**EJERCICIO PROPUESTO A:** Según el texto sobre Taizé, ¿en qué se centra la plegaria en común?
**EJERCICIO PROPUESTO B:** Transcribe literalmente del texto sobre Taizé el pasaje comprendido entre "Quienquiera que allí" y "de búsquedas infructuosas.".
**EJERCICIO PROPUESTO C:** Enumera lo que aman los adultos para quienes, según el texto sobre Taizé, el lugar resulta reconfortante.

**DOCUMENTO FUENTE:**
┄┄┄┄┄┄┄┄┄┄┄┄┄┄┄┄┄┄┄┄

Taizé, peregrinación y encuentro
Una vez
más he cumplido con mi peregrinación anual a Taizé, ese
oasis de paz y concordia ecuménica hecha posible mediante la
acogida fraterna exenta de imposiciones doctrinales, el
trabajo desinteresado, la vida sencilla y austera y una
plegaria en común centrada en el canto y en el silencio.
Quienquiera que allí vaya podrá respirar esa atmósfera de
abierta fraternidad que lleva a la cumbre de la
espiritualidad inherente a la humana natura. Da igual el
credo que se profese o incluso el no credo, porque el camino
está abierto a quien lo quiera transitar.
Siempre
mis estancias en ese bendito lugar han comportado intensas
experiencias emocionales que han dejado huellas reconocibles
en mi memoria. Piedras apiladas al azar entre las muchas que
una a una han ido edificando la estructura de mi pobre
persona. Brisa que vivifica y renueva. Viento que arrastra y
lleva lejos el polvo de viejos caminos recorridos en el
extravío de búsquedas infructuosas.
Aunque
pensado para jóvenes, Taizé es un lugar reconfortante para
quienes, adultos ya, amamos la vida austera, la música, la
paz, la fraternidad y el silencio, entendido éste en el más
estricto sentido interno, ya que el entorno de gente joven
es un permanente gorjeo que no da reposo a los tímpanos
excepto durante las plegarias y el descanso nocturno.

┄┄┄┄┄┄┄┄┄┄┄┄┄┄┄┄┄┄┄┄

**EXTRACTO DEL LISTADO:**
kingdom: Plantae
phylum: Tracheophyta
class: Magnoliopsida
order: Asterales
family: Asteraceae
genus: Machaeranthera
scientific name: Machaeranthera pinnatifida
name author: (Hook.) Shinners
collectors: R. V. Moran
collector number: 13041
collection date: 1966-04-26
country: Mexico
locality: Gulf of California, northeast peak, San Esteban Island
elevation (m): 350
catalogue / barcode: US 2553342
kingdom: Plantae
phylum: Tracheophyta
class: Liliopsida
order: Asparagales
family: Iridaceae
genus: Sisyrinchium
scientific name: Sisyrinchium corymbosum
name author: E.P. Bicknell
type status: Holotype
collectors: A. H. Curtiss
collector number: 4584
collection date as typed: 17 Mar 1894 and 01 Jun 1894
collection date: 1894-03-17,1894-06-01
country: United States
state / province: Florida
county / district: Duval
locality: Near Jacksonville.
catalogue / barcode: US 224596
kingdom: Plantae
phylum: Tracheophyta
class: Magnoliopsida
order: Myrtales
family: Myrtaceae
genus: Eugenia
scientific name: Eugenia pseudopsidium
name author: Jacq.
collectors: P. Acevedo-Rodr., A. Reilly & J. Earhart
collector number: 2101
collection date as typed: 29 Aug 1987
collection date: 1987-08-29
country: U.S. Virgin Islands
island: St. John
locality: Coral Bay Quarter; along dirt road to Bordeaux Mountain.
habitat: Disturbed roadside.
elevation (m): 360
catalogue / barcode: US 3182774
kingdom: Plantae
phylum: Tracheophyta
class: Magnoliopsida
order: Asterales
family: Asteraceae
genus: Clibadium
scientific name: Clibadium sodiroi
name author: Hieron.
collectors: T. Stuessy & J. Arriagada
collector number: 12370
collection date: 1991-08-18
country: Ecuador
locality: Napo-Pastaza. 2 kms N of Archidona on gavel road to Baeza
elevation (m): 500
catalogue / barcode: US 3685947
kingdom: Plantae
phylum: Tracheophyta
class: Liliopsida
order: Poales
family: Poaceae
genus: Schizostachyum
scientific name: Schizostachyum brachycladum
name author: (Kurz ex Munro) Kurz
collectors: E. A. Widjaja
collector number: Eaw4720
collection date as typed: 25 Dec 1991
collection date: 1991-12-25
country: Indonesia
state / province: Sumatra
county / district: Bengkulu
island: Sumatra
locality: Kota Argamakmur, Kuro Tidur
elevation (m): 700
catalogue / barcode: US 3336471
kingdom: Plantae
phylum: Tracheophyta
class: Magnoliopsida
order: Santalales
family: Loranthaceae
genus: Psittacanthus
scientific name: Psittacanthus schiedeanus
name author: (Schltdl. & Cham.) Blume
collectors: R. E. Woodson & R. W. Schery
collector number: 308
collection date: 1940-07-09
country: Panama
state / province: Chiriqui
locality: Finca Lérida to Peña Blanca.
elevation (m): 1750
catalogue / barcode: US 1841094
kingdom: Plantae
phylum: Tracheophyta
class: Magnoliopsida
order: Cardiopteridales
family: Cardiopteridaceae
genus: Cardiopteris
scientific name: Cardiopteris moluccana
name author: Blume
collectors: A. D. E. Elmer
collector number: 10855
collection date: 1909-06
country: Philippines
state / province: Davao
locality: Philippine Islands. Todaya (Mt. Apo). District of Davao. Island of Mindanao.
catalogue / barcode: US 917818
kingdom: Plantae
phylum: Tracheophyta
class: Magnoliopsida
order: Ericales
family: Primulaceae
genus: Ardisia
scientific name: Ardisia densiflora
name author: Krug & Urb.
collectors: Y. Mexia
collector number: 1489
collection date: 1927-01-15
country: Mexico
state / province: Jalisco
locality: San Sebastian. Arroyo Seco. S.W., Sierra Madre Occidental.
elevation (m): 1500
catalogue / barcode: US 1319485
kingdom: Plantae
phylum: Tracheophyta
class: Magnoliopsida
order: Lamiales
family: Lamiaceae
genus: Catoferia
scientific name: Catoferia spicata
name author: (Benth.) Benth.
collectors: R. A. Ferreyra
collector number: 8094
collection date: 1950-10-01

┄┄┄┄┄┄┄┄┄┄┄┄┄┄┄┄┄┄┄┄

**RESULTADO A:** En el canto y en el silencio.

**RESULTADO B:**
Quienquiera que allí vaya podrá respirar esa atmósfera de
abierta fraternidad que lleva a la cumbre de la
espiritualidad inherente a la humana natura. Da igual el
credo que se profese o incluso el no credo, porque el camino
está abierto a quien lo quiera transitar.
Siempre
mis estancias en ese bendito lugar han comportado intensas
experiencias emocionales que han dejado huellas reconocibles
en mi memoria. Piedras apiladas al azar entre las muchas que
una a una han ido edificando la estructura de mi pobre
persona. Brisa que vivifica y renueva. Viento que arrastra y
lleva lejos el polvo de viejos caminos recorridos en el
extravío de búsquedas infructuosas.

**RESULTADO C:**
- La vida austera
- La música
- La paz
- La fraternidad
- El silencio